- [PROMPT]:
In the entries that follow, the line with "paciente posicionado adequadamente" opens the range and the line with "comer más los otros días." closes it; repeat that range exactly, both lines included.

- [LISTED RECORDS]:
Content starts

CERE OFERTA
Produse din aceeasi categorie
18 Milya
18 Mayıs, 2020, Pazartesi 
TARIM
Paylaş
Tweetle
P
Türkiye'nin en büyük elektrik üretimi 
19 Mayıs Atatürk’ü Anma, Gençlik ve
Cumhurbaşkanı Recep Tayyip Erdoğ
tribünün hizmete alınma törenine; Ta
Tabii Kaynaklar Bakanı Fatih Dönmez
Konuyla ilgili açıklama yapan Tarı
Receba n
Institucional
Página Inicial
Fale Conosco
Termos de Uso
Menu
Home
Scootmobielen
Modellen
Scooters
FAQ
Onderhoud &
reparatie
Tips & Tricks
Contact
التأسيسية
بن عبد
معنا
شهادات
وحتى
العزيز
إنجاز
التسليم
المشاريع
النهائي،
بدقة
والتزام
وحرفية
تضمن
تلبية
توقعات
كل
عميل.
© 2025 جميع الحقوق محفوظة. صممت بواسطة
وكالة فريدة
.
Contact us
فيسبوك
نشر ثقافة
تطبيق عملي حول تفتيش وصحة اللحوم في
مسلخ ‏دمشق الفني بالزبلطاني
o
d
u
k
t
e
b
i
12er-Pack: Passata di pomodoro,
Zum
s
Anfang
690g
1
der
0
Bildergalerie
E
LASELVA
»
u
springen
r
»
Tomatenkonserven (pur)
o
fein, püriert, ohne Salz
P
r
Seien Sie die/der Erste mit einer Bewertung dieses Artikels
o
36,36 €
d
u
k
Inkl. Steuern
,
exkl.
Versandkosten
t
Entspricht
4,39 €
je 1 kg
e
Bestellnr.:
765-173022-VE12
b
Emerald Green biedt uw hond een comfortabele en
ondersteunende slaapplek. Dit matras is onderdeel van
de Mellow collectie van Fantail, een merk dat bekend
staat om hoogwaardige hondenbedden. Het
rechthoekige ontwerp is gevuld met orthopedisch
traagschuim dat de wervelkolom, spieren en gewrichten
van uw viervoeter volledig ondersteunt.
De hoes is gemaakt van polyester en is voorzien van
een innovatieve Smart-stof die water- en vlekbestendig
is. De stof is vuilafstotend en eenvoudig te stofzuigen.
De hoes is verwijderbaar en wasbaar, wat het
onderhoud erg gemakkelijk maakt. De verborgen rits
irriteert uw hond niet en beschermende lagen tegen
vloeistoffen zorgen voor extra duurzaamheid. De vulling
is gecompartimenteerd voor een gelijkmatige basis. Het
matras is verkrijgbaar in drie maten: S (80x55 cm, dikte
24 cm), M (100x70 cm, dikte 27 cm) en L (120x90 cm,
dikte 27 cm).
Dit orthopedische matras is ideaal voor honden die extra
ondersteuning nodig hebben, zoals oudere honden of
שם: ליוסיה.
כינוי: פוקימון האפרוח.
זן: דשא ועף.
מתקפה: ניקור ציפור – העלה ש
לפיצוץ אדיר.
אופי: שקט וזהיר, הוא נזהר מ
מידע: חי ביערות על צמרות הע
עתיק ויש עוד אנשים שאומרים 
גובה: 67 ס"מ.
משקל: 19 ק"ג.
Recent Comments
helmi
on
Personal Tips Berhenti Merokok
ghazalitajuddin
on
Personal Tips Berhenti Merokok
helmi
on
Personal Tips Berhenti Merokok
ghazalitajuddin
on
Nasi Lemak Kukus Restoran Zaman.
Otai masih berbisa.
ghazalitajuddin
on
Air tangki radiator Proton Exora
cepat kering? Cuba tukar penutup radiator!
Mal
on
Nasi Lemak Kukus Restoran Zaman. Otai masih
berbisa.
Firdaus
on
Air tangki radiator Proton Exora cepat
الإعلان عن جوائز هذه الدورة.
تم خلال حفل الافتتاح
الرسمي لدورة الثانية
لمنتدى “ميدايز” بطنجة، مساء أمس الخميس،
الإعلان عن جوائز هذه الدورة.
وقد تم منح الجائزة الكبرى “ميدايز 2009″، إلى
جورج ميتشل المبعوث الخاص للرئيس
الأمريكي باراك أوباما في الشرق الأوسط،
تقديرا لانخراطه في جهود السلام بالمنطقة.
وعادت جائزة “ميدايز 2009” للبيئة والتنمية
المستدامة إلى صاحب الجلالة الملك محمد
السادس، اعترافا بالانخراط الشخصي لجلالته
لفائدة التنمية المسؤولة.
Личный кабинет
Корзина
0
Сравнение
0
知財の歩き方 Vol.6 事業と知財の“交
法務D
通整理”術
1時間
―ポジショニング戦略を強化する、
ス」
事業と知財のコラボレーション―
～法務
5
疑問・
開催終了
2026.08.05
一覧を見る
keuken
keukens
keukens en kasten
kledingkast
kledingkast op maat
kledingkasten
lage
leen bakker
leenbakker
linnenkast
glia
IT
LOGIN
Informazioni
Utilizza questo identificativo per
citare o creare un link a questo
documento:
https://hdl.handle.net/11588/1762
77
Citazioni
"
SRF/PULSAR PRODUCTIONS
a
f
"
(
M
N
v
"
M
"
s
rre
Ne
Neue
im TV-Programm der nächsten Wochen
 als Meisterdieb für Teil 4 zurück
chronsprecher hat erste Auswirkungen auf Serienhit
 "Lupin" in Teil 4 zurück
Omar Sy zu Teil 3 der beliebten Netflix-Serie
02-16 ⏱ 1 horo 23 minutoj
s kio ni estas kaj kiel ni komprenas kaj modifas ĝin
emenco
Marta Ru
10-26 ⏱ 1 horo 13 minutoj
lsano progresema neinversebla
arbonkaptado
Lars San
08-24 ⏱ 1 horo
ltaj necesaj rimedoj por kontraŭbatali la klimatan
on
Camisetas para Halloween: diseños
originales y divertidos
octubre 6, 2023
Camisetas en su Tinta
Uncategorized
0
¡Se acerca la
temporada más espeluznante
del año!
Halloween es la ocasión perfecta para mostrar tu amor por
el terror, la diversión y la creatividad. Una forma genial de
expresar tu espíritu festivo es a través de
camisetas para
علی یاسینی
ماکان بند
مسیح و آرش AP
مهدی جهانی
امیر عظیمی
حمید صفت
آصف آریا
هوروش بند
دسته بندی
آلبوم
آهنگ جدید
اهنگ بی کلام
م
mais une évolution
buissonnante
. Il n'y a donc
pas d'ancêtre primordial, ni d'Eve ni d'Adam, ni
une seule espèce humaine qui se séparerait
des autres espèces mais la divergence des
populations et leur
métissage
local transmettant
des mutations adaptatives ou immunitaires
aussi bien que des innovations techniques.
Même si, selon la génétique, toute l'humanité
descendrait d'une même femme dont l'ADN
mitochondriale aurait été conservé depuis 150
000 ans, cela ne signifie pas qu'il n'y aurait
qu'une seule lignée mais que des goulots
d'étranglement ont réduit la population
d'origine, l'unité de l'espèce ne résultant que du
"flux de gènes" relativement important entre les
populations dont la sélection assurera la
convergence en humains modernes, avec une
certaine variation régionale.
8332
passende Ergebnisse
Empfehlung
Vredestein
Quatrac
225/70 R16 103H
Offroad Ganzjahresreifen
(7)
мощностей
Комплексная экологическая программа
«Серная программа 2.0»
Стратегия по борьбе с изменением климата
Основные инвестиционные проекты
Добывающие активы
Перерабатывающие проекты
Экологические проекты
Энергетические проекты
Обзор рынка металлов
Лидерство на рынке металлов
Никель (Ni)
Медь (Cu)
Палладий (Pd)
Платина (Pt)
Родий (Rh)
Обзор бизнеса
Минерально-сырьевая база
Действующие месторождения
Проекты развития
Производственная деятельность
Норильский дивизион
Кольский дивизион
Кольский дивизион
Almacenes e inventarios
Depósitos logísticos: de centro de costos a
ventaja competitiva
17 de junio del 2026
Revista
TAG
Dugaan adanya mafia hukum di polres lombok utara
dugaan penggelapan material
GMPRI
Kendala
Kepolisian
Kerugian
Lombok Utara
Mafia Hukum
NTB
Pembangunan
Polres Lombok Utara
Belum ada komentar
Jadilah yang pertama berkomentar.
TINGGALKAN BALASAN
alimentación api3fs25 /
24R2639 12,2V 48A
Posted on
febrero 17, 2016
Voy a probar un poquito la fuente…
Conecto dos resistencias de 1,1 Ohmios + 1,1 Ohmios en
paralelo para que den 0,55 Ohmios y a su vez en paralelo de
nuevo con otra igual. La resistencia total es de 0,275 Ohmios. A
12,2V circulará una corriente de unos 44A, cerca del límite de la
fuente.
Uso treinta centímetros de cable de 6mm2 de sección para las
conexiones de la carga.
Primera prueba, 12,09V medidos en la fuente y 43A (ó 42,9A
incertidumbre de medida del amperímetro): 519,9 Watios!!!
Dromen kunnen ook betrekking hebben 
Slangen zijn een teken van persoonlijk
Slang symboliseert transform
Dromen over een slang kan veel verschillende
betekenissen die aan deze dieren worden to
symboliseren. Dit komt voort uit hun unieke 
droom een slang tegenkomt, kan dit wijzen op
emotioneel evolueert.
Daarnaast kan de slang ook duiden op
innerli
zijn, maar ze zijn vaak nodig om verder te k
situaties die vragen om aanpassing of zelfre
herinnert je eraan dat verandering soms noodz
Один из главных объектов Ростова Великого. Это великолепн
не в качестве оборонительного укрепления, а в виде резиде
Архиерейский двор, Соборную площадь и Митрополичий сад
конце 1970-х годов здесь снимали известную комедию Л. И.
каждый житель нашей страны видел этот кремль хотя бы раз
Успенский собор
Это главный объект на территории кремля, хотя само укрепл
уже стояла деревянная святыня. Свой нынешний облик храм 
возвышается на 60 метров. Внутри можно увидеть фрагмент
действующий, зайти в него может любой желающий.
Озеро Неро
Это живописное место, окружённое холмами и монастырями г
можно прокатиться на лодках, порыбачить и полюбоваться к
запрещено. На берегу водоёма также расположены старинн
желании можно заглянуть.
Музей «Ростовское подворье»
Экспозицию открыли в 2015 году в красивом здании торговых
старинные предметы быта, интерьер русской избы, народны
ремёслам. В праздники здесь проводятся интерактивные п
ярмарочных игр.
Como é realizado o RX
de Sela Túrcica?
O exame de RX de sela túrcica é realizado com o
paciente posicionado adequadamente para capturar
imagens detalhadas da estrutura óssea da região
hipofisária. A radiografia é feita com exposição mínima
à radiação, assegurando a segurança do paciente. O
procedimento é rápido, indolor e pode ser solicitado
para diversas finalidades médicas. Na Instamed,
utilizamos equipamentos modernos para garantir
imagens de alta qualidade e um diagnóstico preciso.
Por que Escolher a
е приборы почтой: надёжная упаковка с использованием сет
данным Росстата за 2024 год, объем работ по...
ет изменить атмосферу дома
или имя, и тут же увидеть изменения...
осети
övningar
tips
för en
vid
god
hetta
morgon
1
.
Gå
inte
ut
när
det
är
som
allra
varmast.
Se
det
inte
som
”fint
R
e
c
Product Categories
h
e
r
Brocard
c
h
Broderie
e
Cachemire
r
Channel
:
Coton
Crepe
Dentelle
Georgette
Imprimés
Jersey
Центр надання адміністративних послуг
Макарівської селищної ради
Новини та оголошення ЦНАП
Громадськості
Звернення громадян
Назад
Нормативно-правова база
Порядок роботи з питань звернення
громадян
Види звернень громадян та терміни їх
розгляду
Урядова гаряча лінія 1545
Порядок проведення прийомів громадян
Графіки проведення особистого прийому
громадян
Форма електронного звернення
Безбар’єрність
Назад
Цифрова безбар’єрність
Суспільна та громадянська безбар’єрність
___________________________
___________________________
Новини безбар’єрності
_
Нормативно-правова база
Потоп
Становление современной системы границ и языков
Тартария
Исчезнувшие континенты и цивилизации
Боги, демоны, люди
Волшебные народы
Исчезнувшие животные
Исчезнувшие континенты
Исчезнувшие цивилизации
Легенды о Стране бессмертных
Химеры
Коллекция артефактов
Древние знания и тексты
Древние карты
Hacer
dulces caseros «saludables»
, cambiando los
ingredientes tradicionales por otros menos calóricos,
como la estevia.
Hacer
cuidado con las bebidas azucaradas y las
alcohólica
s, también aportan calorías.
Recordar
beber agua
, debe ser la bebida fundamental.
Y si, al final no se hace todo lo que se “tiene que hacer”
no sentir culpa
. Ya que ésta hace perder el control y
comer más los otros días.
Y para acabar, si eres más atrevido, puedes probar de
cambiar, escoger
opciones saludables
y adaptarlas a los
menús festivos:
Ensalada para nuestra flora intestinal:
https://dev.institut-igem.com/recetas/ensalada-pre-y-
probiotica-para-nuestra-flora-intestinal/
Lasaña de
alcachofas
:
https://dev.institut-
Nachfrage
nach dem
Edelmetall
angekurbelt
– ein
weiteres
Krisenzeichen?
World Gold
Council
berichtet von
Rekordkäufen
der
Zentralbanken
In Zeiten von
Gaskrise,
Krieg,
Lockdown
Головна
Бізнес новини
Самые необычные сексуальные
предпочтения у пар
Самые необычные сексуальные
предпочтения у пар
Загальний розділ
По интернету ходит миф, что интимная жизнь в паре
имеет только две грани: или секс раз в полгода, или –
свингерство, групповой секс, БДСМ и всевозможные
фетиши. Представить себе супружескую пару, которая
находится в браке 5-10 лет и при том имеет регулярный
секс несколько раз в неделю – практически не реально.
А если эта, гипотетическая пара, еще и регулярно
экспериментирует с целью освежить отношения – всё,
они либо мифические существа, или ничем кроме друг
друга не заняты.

Content ends

- [ANSWER TO THIS TASK]:
paciente posicionado adequadamente para capturar
imagens detalhadas da estrutura óssea da região
hipofisária. A radiografia é feita com exposição mínima
à radiação, assegurando a segurança do paciente. O
procedimento é rápido, indolor e pode ser solicitado
para diversas finalidades médicas. Na Instamed,
utilizamos equipamentos modernos para garantir
imagens de alta qualidade e um diagnóstico preciso.
Por que Escolher a
е приборы почтой: надёжная упаковка с использованием сет
данным Росстата за 2024 год, объем работ по...
ет изменить атмосферу дома
или имя, и тут же увидеть изменения...
осети
övningar
tips
för en
vid
god
hetta
morgon
1
.
Gå
inte
ut
när
det
är
som
allra
varmast.
Se
det
inte
som
”fint
R
e
c
Product Categories
h
e
r
Brocard
c
h
Broderie
e
Cachemire
r
Channel
:
Coton
Crepe
Dentelle
Georgette
Imprimés
Jersey
Центр надання адміністративних послуг
Макарівської селищної ради
Новини та оголошення ЦНАП
Громадськості
Звернення громадян
Назад
Нормативно-правова база
Порядок роботи з питань звернення
громадян
Види звернень громадян та терміни їх
розгляду
Урядова гаряча лінія 1545
Порядок проведення прийомів громадян
Графіки проведення особистого прийому
громадян
Форма електронного звернення
Безбар’єрність
Назад
Цифрова безбар’єрність
Суспільна та громадянська безбар’єрність
___________________________
___________________________
Новини безбар’єрності
_
Нормативно-правова база
Потоп
Становление современной системы границ и языков
Тартария
Исчезнувшие континенты и цивилизации
Боги, демоны, люди
Волшебные народы
Исчезнувшие животные
Исчезнувшие континенты
Исчезнувшие цивилизации
Легенды о Стране бессмертных
Химеры
Коллекция артефактов
Древние знания и тексты
Древние карты
Hacer
dulces caseros «saludables»
, cambiando los
ingredientes tradicionales por otros menos calóricos,
como la estevia.
Hacer
cuidado con las bebidas azucaradas y las
alcohólica
s, también aportan calorías.
Recordar
beber agua
, debe ser la bebida fundamental.
Y si, al final no se hace todo lo que se “tiene que hacer”
no sentir culpa
. Ya que ésta hace perder el control y
comer más los otros días.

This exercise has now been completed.